- Poster
- Directed by: Max Newsom
- Written by: Max Newsom
- Produced by: Will Randall-Coath Dankuro Shinma Max Newsom
- Starring: Kristin Sophusdottir Helena Mattsson Tom Maden Atli Oskar Fjalarsson Judd Nelson
- Release date: September 10, 2021;
- Running time: 90 minutes
- Country: United Kingdom
- Language: English

= Iceland Is Best =

Iceland Is Best is a 2021 British drama film written and directed by Max Newsom and starring Kristin Sophusdottir, Helena Mattsson, Tom Maden, Atli Oskar Fjalarsson and Judd Nelson.

==Plot==
Sigga lives in a small village in rural Iceland. She wants to emigrate to California, but those around her want her to stay.

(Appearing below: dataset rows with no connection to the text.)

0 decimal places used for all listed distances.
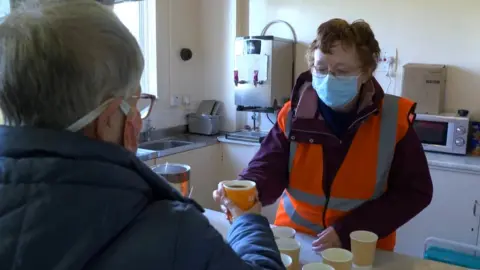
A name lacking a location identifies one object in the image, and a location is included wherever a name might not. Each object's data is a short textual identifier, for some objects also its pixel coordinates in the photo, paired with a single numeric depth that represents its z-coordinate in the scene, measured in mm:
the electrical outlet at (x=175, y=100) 3832
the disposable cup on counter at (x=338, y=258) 1148
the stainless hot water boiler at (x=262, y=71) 3492
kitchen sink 3549
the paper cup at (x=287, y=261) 1126
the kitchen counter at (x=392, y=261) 1311
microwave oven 2854
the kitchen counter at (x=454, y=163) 2715
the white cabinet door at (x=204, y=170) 3414
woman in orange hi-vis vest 1534
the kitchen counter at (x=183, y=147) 3025
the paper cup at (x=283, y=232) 1344
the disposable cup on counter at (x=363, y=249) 1291
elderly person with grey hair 659
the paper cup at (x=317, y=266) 1100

She gets money for an airfare from her grandfather, and heads off in a van driven by one of her friends, accompanied by other friends. Along the way, they meet a handsome American. He steals Sigga's bag, so she has to go to a party to retrieve her bag. After further misadventures, they end up back home. Sigga's father realises she is determined to leave, so he drives her to the airport instead.

==Cast==
- Judd Nelson as Mr. Sondquist
- Kristin Sophusdottir as Sigga
- Tom Maden as Nikki
- Helena Mattsson as Carla
- Tom Prior as Jack
- Alfrun Laufeyjardottir as Kata
- Atli Oskar Fjalarsson as Gunni
- Mikael Kaaber as Benni
- Jasmin Dufa Pitt as Pia
- Stefan Hallur Stefansson as Bjorn
- Arnar Jónsson as Grandfather
- Ragnheidur Steindorsdottir as Grandmother

==Release==
The film was released in the United Kingdom on 10 September 2021.

==Reception==
Phuong Le of The Guardian awarded the film two stars out of five.

Rich Cline of Shadows on the Wall awarded the film three stars out of five.